Work task
Here are records with pictures in them. Copy all of them exactly and leave the pictures out.

**** Input data

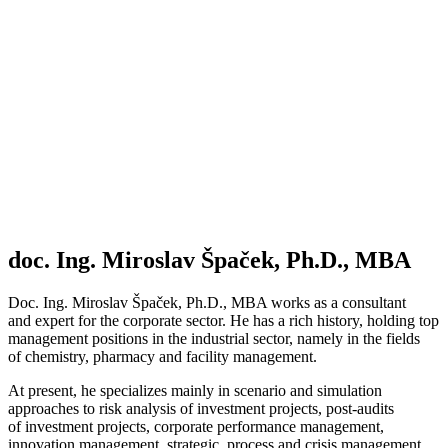
doc. Ing. Miroslav Špaček, Ph.D., MBA
Doc. Ing. Miroslav Špaček, Ph.D., MBA works as a consultant
and expert for the corporate sector. He has a rich history, holding top
management positions in the industrial sector, namely in the fields
of chemistry, pharmacy and facility management.
At present, he specializes mainly in scenario and simulation
approaches to risk analysis of investment projects, post-audits
of investment projects, corporate performance management,
innovation management, strategic, process and crisis management.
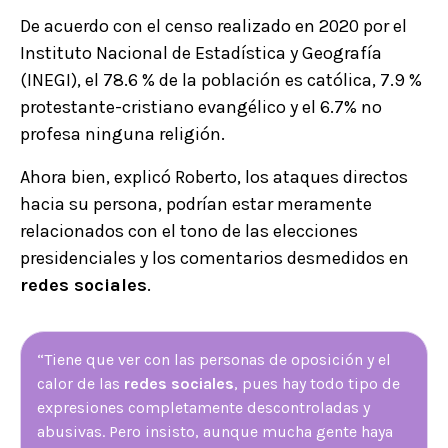
De acuerdo con el censo realizado en 2020 por el
Instituto Nacional de Estadística y Geografía
(INEGI), el 78.6 % de la población es católica, 7.9 %
protestante-cristiano evangélico y el 6.7% no
profesa ninguna religión.
Ahora bien, explicó Roberto, los ataques directos
hacia su persona, podrían estar meramente
relacionados con el tono de las elecciones
presidenciales y los comentarios desmedidos en
redes sociales
.
“Tiene que ver con las personas de oposición y el
calor de las
redes sociales
, pues hay todo tipo de
expresiones completamente descontroladas y
abusivas. Pero insisto, aunque mucha gente haya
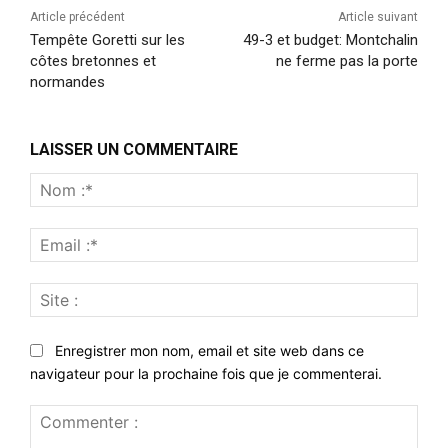
Article précédent
Article suivant
Tempête Goretti sur les
49-3 et budget: Montchalin
côtes bretonnes et
ne ferme pas la porte
normandes
LAISSER UN COMMENTAIRE
Nom
:*
Emai
:*
Site
:
Enregistrer mon nom, email et site web dans ce
navigateur pour la prochaine fois que je commenterai.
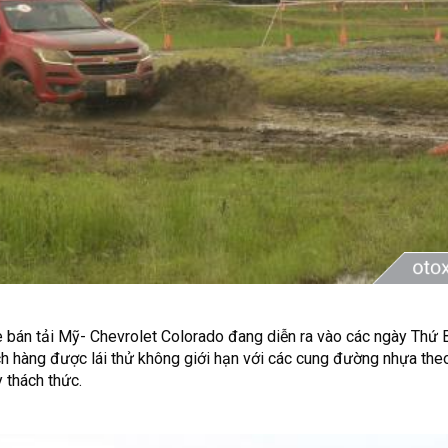
e bán tải Mỹ- Chevrolet Colorado đang diễn ra vào các ngày Thứ
 hàng được lái thử không giới hạn với các cung đường nhựa theo
 thách thức.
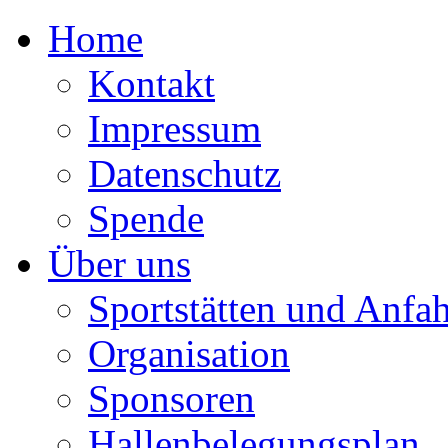
Home
Kontakt
Impressum
Datenschutz
Spende
Über uns
Sportstätten und Anfah
Organisation
Sponsoren
Hallenbelegungsplan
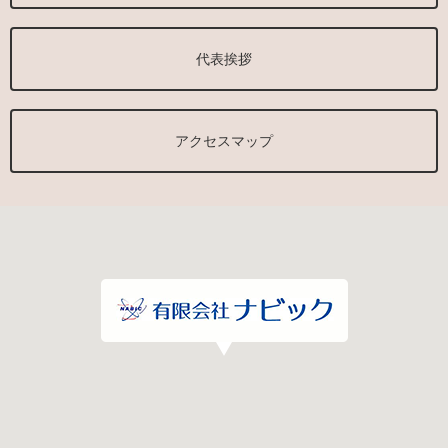
代表挨拶
アクセスマップ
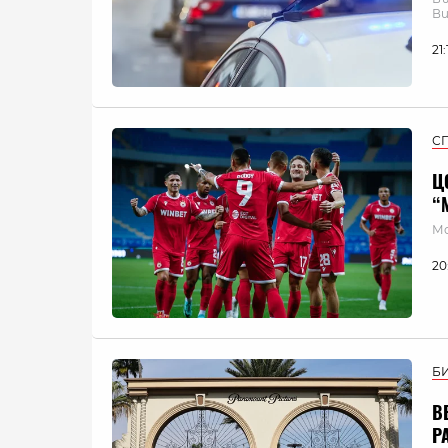
Ви
21
С
Ц
“
Мо
20
Б
В
P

********

Your solution
doc. Ing. Miroslav Špaček, Ph.D., MBA
Doc. Ing. Miroslav Špaček, Ph.D., MBA works as a consultant
and expert for the corporate sector. He has a rich history, holding top
management positions in the industrial sector, namely in the fields
of chemistry, pharmacy and facility management.
At present, he specializes mainly in scenario and simulation
approaches to risk analysis of investment projects, post-audits
of investment projects, corporate performance management,
innovation management, strategic, process and crisis management.
De acuerdo con el censo realizado en 2020 por el
Instituto Nacional de Estadística y Geografía
(INEGI), el 78.6 % de la población es católica, 7.9 %
protestante-cristiano evangélico y el 6.7% no
profesa ninguna religión.
Ahora bien, explicó Roberto, los ataques directos
hacia su persona, podrían estar meramente
relacionados con el tono de las elecciones
presidenciales y los comentarios desmedidos en
redes sociales
.
“Tiene que ver con las personas de oposición y el
calor de las
redes sociales
, pues hay todo tipo de
expresiones completamente descontroladas y
abusivas. Pero insisto, aunque mucha gente haya
Article précédent
Article suivant
Tempête Goretti sur les
49-3 et budget: Montchalin
côtes bretonnes et
ne ferme pas la porte
normandes
LAISSER UN COMMENTAIRE
Nom
:*
Emai
:*
Site
:
Enregistrer mon nom, email et site web dans ce
navigateur pour la prochaine fois que je commenterai.
e bán tải Mỹ- Chevrolet Colorado đang diễn ra vào các ngày Thứ
 hàng được lái thử không giới hạn với các cung đường nhựa theo
 thách thức.
Home
Kontakt
Impressum
Datenschutz
Spende
Über uns
Sportstätten und Anfah
Organisation
Sponsoren
Hallenbelegungsplan
代表挨拶
アクセスマップ
Ви
21
С
Ц
“
Мо
20
Б
В
P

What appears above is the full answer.